We would like to bring to light some of the major events & their impact on the Share market. For today, we will discuss the impact of Greek referendum outcome on the share market. Going forward we will be discussing on similar topics.
On July 5th 2015, the world was watching the outcome on the Greek referendum. When the results came, as expected Greek public voted 60:40 against Eurozone’s term to remain in the single currency. That would have implied Economic & Political turbulence , Greece defaulting on the huge debt of around US$300bn.
Surprisingly, the SENSEX closed 116 points upward on 6th July, the next day of the event.
Given that the NEWS was Negative, it was expected that the market will see a
downward movement.

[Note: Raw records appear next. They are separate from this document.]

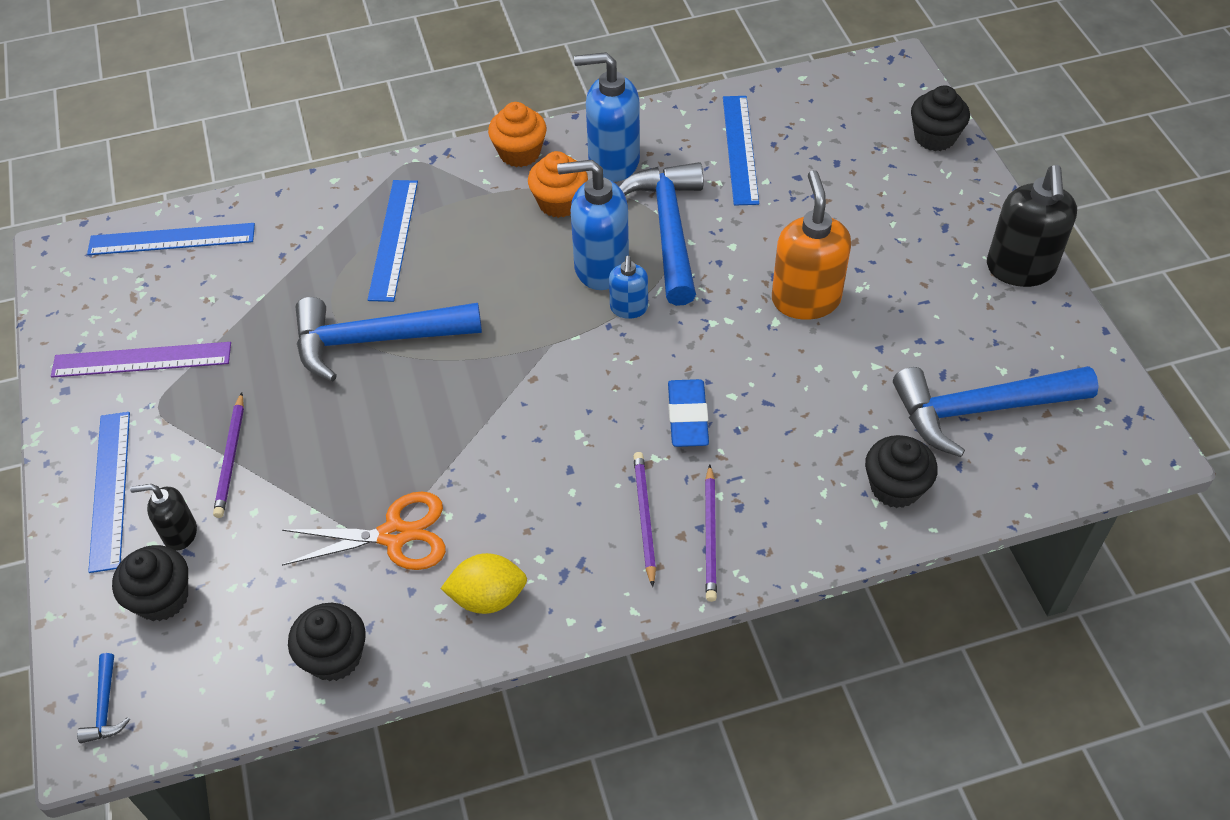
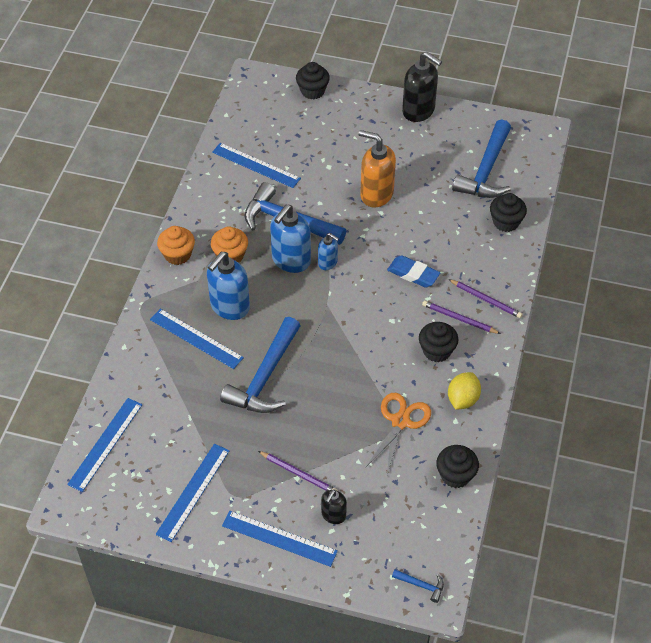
camera: 60 degrees left, 0 degrees up
purple ruler [51,342,231,378] -> blue ruler [155,444,230,542]
black cupcake [112,545,188,621] -> black cupcake moved to [419,322,458,362]
blue soap dispenser [574,52,640,182] -> blue soap dispenser moved to [207,252,250,320]

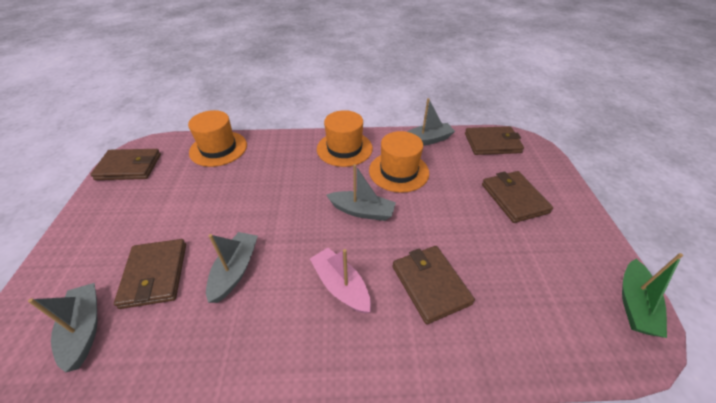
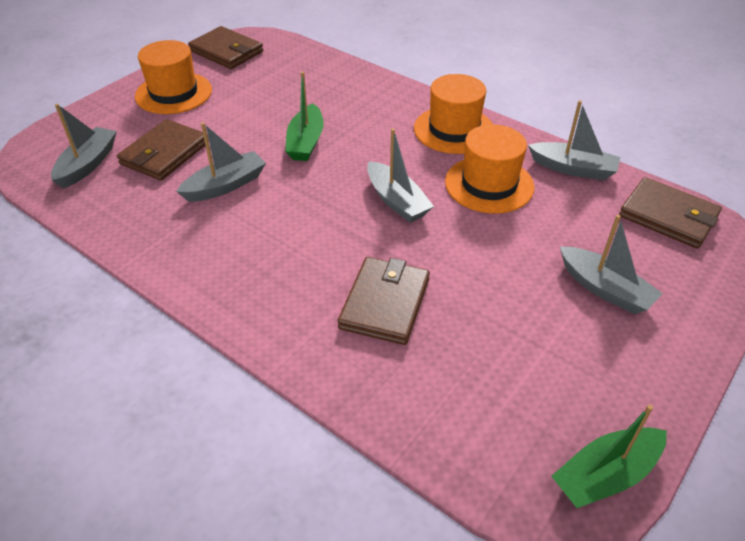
camera: 40 degrees right, 0 degrees up
orange hat [188,110,247,167] -> orange hat moved to [135,40,212,114]
pink boat [310,248,371,313] -> none
brown wallet [482,171,553,223] -> grey boat [560,215,663,314]
none -> green boat [285,72,324,161]

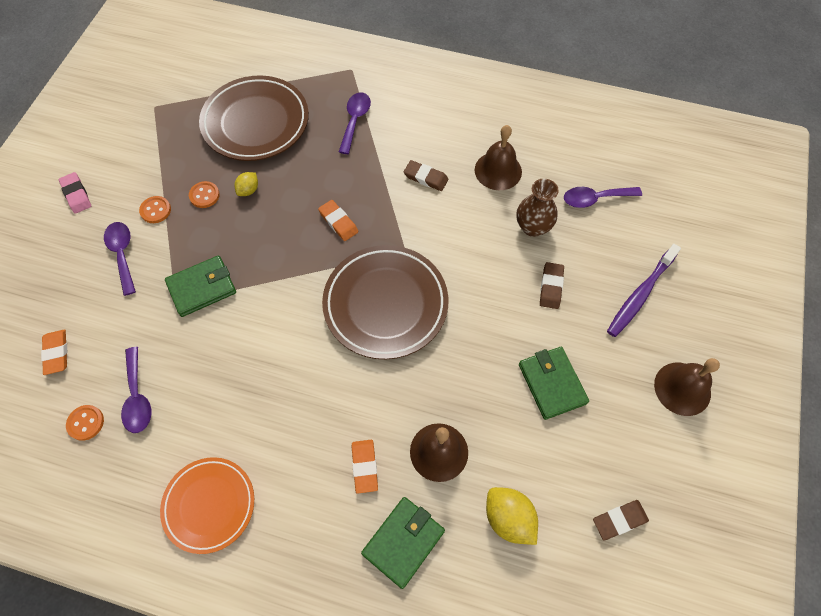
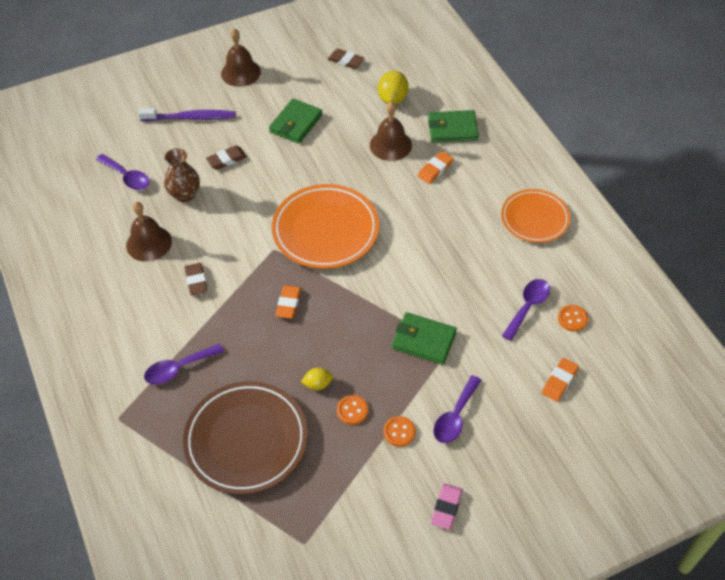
camera: 130 degrees left, 10 degrees down
brown plate [322,245,448,359] -> orange plate [272,184,379,269]

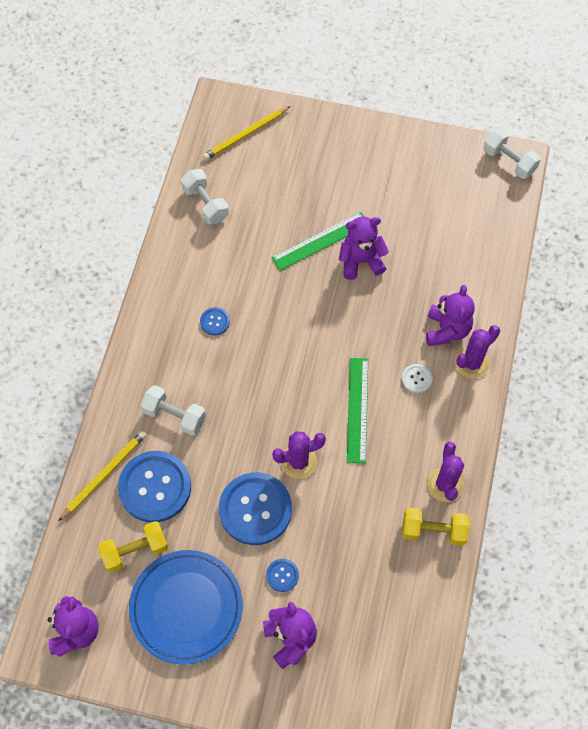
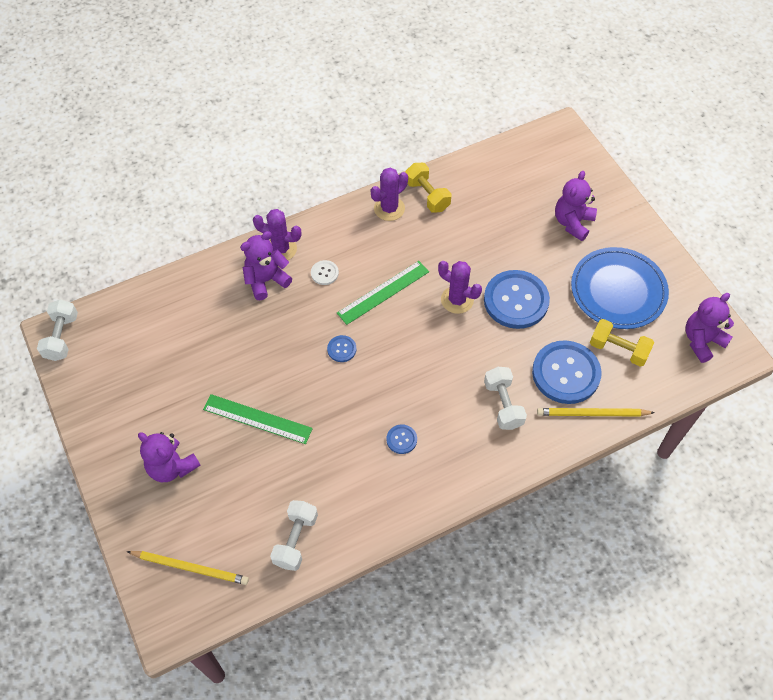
camera: 130 degrees left, 5 degrees down
blue button [266,559,299,592] -> blue button moved to [327,335,356,362]
purple teddy bear [339,217,389,280] -> purple teddy bear moved to [138,432,201,482]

But since the topic was widely discussed all over the world
& flashed extensively On all the NEWS channels, the market had already witnessed the fall. that would mean that the expectation of the Negative outcome from the referendum was already Factored in by SENSEX falling by more than 1000 points in the last month.
Something similar happened in 2008, when the Sub Prime crisis actually took place
The market didn’t fall too much further as it was already expected and was factored in.
But the real shock that actually triggered the Share market fall was the Bankruptcy of Lehman Brothers & Subsequent emergence of other Investment Banks in crisis which wasn’t expected.
This can also be seen in case of company’s results. When it is expected that the result
Is going to be bad. And when the actual result comes in line to the anticipated result,
the share price most likely move up.
The point which we are trying to make here is that, if something is expected & largely debated in News Channels & Newspapers, investors & traders panic which lead to market falling & absorbing that event. But when the actual event take place, there is not much of impact on the index. Same is applicable to positive News as well.